Data records —
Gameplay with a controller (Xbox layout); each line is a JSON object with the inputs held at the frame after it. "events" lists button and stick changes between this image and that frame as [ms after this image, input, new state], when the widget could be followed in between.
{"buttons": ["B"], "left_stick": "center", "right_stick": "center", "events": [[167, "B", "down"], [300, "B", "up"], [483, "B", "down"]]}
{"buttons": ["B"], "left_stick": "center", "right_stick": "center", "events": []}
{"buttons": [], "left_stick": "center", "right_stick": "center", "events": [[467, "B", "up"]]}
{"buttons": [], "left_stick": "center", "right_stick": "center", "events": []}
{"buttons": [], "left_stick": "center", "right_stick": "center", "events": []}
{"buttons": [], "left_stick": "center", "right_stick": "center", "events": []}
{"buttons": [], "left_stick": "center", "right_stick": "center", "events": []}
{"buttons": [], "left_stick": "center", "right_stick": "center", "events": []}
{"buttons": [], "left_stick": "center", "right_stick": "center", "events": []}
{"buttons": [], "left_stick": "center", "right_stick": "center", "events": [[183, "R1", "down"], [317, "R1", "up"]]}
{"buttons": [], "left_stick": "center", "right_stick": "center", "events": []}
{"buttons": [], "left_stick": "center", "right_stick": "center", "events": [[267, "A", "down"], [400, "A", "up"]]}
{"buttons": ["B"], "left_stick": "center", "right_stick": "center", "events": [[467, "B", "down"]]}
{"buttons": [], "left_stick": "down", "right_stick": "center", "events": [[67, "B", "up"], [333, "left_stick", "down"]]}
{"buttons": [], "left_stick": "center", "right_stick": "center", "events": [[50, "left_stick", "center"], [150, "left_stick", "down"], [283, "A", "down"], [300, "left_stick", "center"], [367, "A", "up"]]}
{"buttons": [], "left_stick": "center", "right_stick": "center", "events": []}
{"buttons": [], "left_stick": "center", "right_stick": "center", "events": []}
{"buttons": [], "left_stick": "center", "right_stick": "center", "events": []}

Problem to solve —
Every record, from top to bottom, must be transcribed exactly.

Answer for the task —
Gameplay with a controller (Xbox layout); each line is a JSON object with the inputs held at the frame after it. "events" lists button and stick changes between this image and that frame as [ms after this image, input, new state], when the widget could be followed in between.
{"buttons": ["B"], "left_stick": "center", "right_stick": "center", "events": [[167, "B", "down"], [300, "B", "up"], [483, "B", "down"]]}
{"buttons": ["B"], "left_stick": "center", "right_stick": "center", "events": []}
{"buttons": [], "left_stick": "center", "right_stick": "center", "events": [[467, "B", "up"]]}
{"buttons": [], "left_stick": "center", "right_stick": "center", "events": []}
{"buttons": [], "left_stick": "center", "right_stick": "center", "events": []}
{"buttons": [], "left_stick": "center", "right_stick": "center", "events": []}
{"buttons": [], "left_stick": "center", "right_stick": "center", "events": []}
{"buttons": [], "left_stick": "center", "right_stick": "center", "events": []}
{"buttons": [], "left_stick": "center", "right_stick": "center", "events": []}
{"buttons": [], "left_stick": "center", "right_stick": "center", "events": [[183, "R1", "down"], [317, "R1", "up"]]}
{"buttons": [], "left_stick": "center", "right_stick": "center", "events": []}
{"buttons": [], "left_stick": "center", "right_stick": "center", "events": [[267, "A", "down"], [400, "A", "up"]]}
{"buttons": ["B"], "left_stick": "center", "right_stick": "center", "events": [[467, "B", "down"]]}
{"buttons": [], "left_stick": "down", "right_stick": "center", "events": [[67, "B", "up"], [333, "left_stick", "down"]]}
{"buttons": [], "left_stick": "center", "right_stick": "center", "events": [[50, "left_stick", "center"], [150, "left_stick", "down"], [283, "A", "down"], [300, "left_stick", "center"], [367, "A", "up"]]}
{"buttons": [], "left_stick": "center", "right_stick": "center", "events": []}
{"buttons": [], "left_stick": "center", "right_stick": "center", "events": []}
{"buttons": [], "left_stick": "center", "right_stick": "center", "events": []}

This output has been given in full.